The local part has taken loans from state workers’ better-funded health plan to remain solvent and sought to rebuild its long-depleted reserves by adding an additional charge to premiums. But those measures, along with the 37% premium increase approved for local government workers’ plan last year, were insufficient to stabilize it amid a new wave of departures, adding to governments like Newark that left years earlier.
The scale of the departures outpaced actuaries’ expectations, and though the local part’s revenue could enable it to repay loans to state workers’ plan, it would do little to fill the plan’s reserves, which are expected to hold a negative balance equal to about one-and-a-half months of claims.
“For comparison, our target is two months of plan costs, and in order to reach that, current premiums would have to be 26% higher than they are today,” Tappe said.
That would have meant a nearly 73% premium increase for local government workers in the current year.
Utilization remained high across all plans, and GLP-1 weight loss drugs that have been a major cost driver for health plans across the country continue to weigh on New Jersey’s plans for public workers.
A move to shift government workers to less expensive public worker health plans did slow cost growth, but it wasn’t enough to reduce expenses overall, Tappe said.

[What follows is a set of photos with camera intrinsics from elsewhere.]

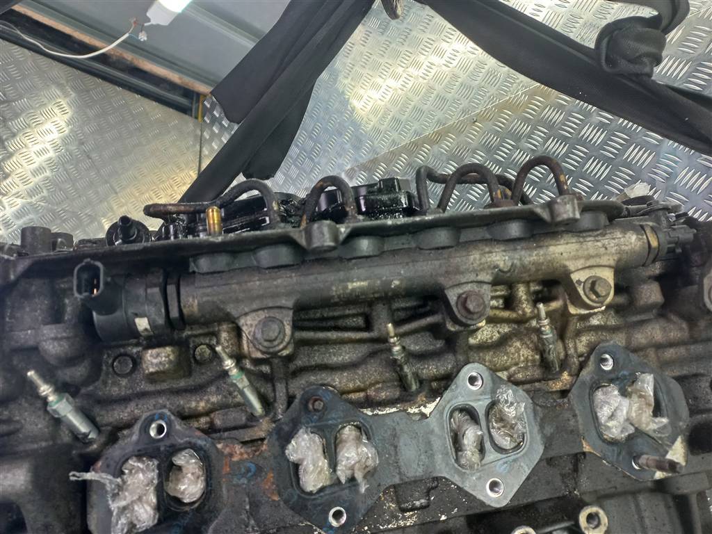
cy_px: 267
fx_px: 514
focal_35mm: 25
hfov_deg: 69.4
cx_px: 356
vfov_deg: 54.9
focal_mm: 4.6
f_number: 1.8
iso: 80
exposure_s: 1/50
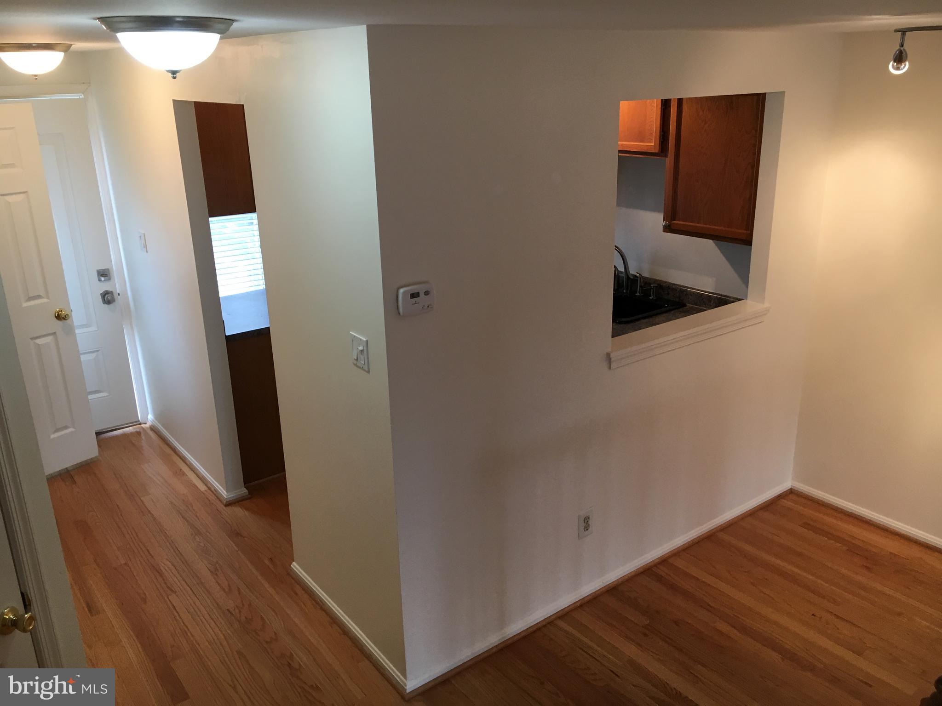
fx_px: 789
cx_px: 471
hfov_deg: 61.7
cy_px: 353
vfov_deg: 48.2
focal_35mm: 29
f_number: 2.2
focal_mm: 4.15
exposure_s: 1/30
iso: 40
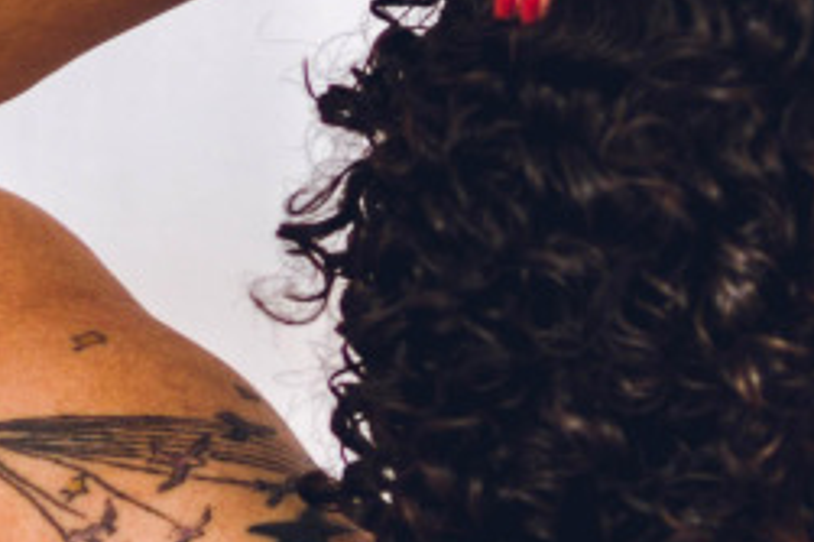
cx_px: 639
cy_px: 870
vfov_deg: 5.1
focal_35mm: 268
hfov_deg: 7.7
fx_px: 6045
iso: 250
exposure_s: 1/160
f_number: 7.1
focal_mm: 35
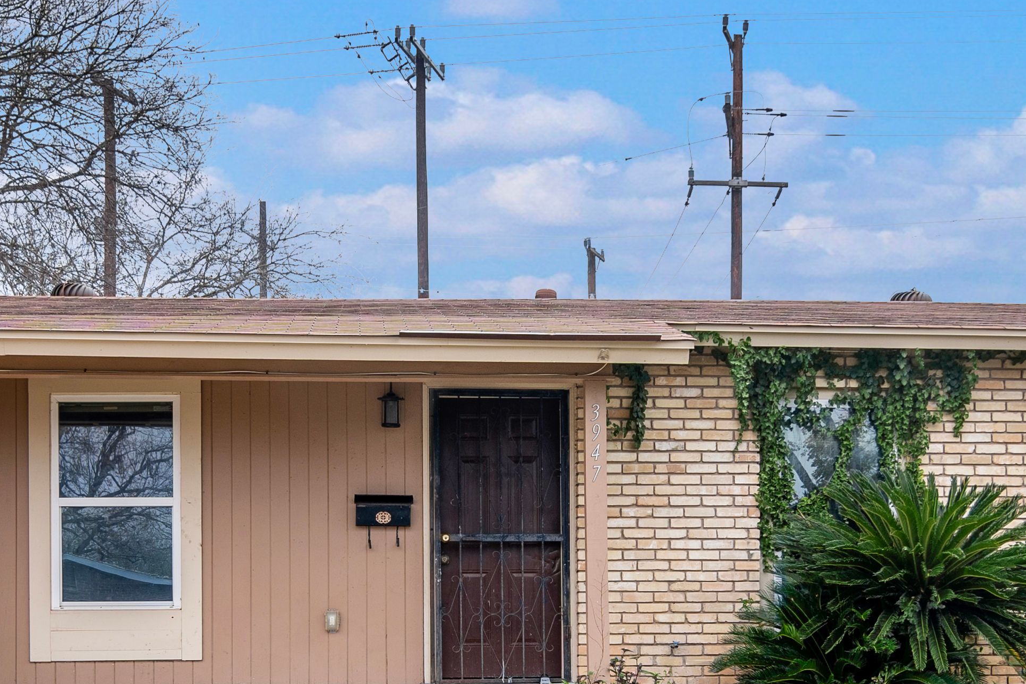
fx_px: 1567
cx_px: 486
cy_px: 642
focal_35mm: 55
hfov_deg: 36.2
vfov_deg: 23.8
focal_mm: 13
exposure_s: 1/15
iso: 100
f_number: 8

Workers are responsible for a greater share of costs associated with a health care visit under those plans but pay lower premiums in return.
Utilization on the slimmer plans remained high, and the cost of health care services continued to grow apace. The revenue collected from plans’ lower premiums was not enough to outweigh the cost of claims under the local part, Tappe said.
“You’ve got migration into the tiered network and union plans, which are lower cost plans. Even with that migration, trends are still running really high,” he said. “Another way to think about that is if we didn’t have that migration, the trends would have been even higher.”
The warnings delivered for public worker health plans Monday mirror ones given to the School Employees Health Benefit Commission last week.
The plan for school workers is expected to lose 12% of its active enrollees in 2026. The departures have pushed both claims and premiums to fall, but the latter fell further. As a result, the school plan is expected to end the year with a negative balance in its reserves and face double-digit premium hikes.
The analyses delivered this month are meant to give the bodies that oversee public worker health plans a preview of the year ahead. Actuaries are expected to deliver more final forecasts for the public plans this July ahead of rate-setting votes in August or September.